- _Problem details_: Where the material below has a line containing "right hip: (500, 495)", start repeating exactly, and keep going through the line containing "left knee: (652, 271)", with no other lines.

- _Data for this exercise_:
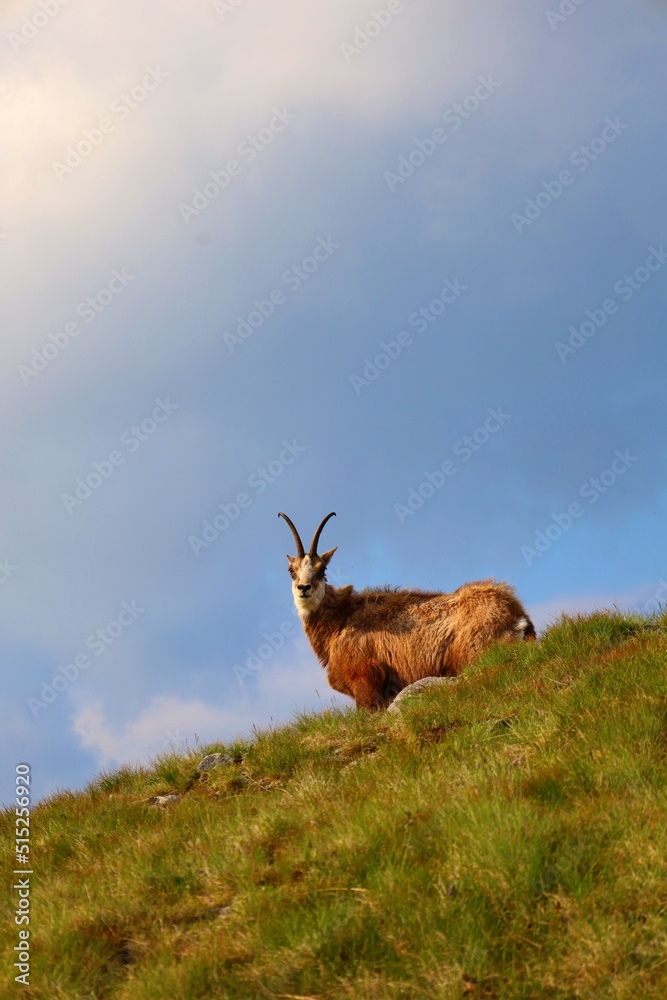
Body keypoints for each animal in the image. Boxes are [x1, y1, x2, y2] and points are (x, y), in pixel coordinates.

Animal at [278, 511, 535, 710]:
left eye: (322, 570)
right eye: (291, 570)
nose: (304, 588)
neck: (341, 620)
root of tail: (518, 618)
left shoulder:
---
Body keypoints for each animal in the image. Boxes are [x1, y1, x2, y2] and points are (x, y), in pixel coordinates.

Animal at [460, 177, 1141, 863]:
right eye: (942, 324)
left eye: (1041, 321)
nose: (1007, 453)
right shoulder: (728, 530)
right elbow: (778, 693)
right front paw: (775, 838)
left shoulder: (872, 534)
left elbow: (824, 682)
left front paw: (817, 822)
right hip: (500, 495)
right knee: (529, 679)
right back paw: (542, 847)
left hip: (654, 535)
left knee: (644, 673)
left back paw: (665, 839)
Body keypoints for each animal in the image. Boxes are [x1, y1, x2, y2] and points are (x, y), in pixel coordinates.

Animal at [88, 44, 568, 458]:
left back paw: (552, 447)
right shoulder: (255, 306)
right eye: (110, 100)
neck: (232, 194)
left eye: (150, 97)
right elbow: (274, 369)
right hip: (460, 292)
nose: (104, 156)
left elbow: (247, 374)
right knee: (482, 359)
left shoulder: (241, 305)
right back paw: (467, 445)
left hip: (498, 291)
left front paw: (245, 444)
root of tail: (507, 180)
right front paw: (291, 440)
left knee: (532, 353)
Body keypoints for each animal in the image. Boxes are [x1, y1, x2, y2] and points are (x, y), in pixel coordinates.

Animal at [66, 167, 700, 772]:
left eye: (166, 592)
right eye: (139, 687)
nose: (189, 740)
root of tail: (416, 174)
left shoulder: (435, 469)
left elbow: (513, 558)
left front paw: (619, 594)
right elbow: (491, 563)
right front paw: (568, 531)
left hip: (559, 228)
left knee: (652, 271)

- _Reply_:
right hip: (500, 495)
right knee: (529, 679)
right back paw: (542, 847)
left hip: (654, 535)
left knee: (644, 673)
left back paw: (665, 839)
Body keypoints for each animal in the image. Boxes are [x1, y1, x2, y2] and points are (x, y), in pixel coordinates.

Animal at [88, 44, 568, 458]:
left back paw: (552, 447)
right shoulder: (255, 306)
right eye: (110, 100)
neck: (232, 194)
left eye: (150, 97)
right elbow: (274, 369)
right hip: (460, 292)
nose: (104, 156)
left elbow: (247, 374)
right knee: (482, 359)
left shoulder: (241, 305)
right back paw: (467, 445)
left hip: (498, 291)
left front paw: (245, 444)
root of tail: (507, 180)
right front paw: (291, 440)
left knee: (532, 353)
Body keypoints for each animal in the image. Boxes are [x1, y1, x2, y2] and points are (x, y), in pixel coordinates.

Animal at [66, 167, 700, 772]:
left eye: (166, 592)
right eye: (139, 687)
nose: (189, 740)
root of tail: (416, 174)
left shoulder: (435, 469)
left elbow: (513, 558)
left front paw: (619, 594)
right elbow: (491, 563)
right front paw: (568, 531)
left hip: (559, 228)
left knee: (652, 271)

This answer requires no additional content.